Le scénario du crime d’Annecy pourrait avoir été composé pour mettre en évidence les structures de pensée fautives qui gangrènent notre société.
Pour commencer, les victimes : des enfants, presque des bébés. Annecy est la figure parfaite d’un massacre des Innocents tel que l’Évangile le rapporte.
Ensuite, le coupable : un homme d’origine syrienne, chrétien, qui a obtenu un statut de réfugié dans un des pays d’Europe réputé pour son attention au traitement des étrangers et des migrants.
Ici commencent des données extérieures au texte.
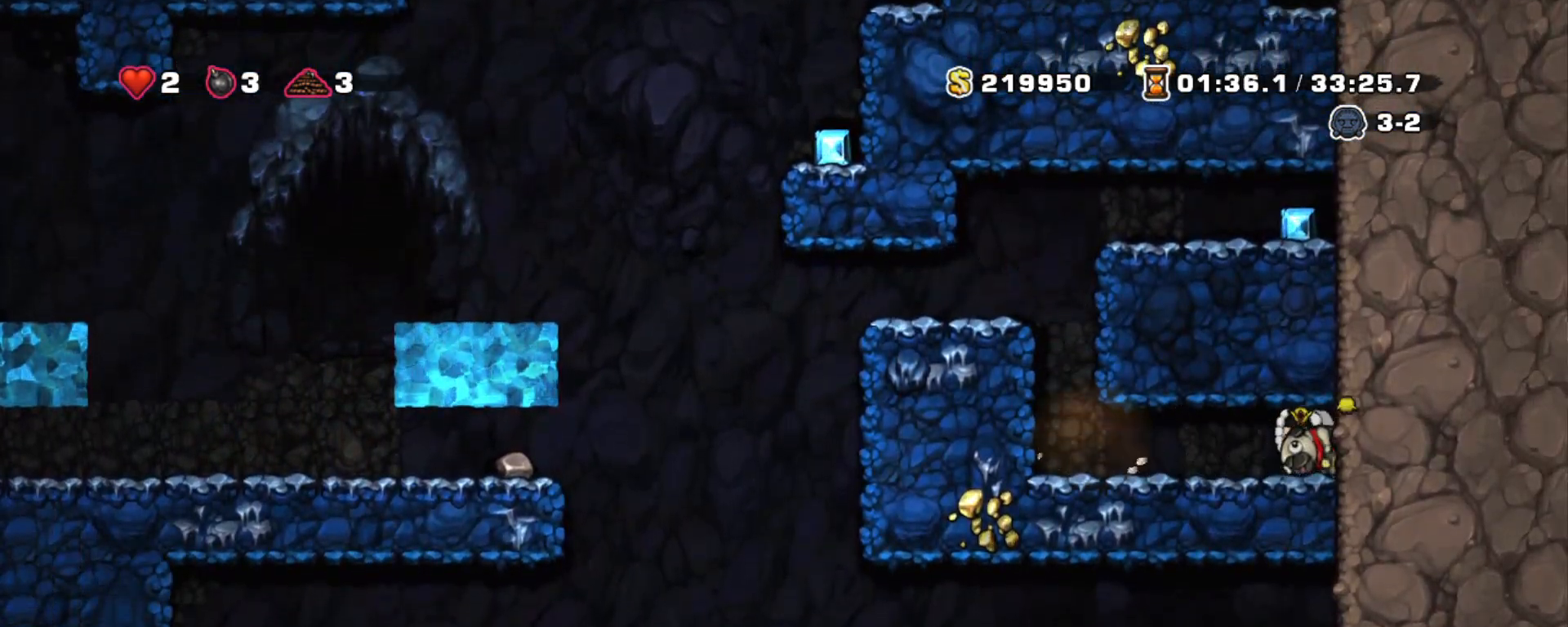
{"keys": ["left", "shift"], "events": [[300, "z", "down"], [433, "z", "up"]]}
Il a connu une forme d’insertion puisqu’il semble s’être marié et avoir eu un enfant. L’acte : cet homme, qui erre depuis plusieurs semaines dans Annecy, poignarde quatre jeunes enfants et deux adultes qui tentent de s’interposer. Il le fait en criant « Au nom de Jésus-Christ ». Un crime à l’arme blanche, qui tranche dans la chair des enfants : l’horreur absolue. Pour finir, le héros, ou montré comme tel par beaucoup de médias : un jeune homme de 24 ans, chrétien lui aussi, ayant décidé de faire un pèlerinage, le tour des cathédrales de France. Il s’est interposé et a essayé de détourner le criminel de ses objectifs.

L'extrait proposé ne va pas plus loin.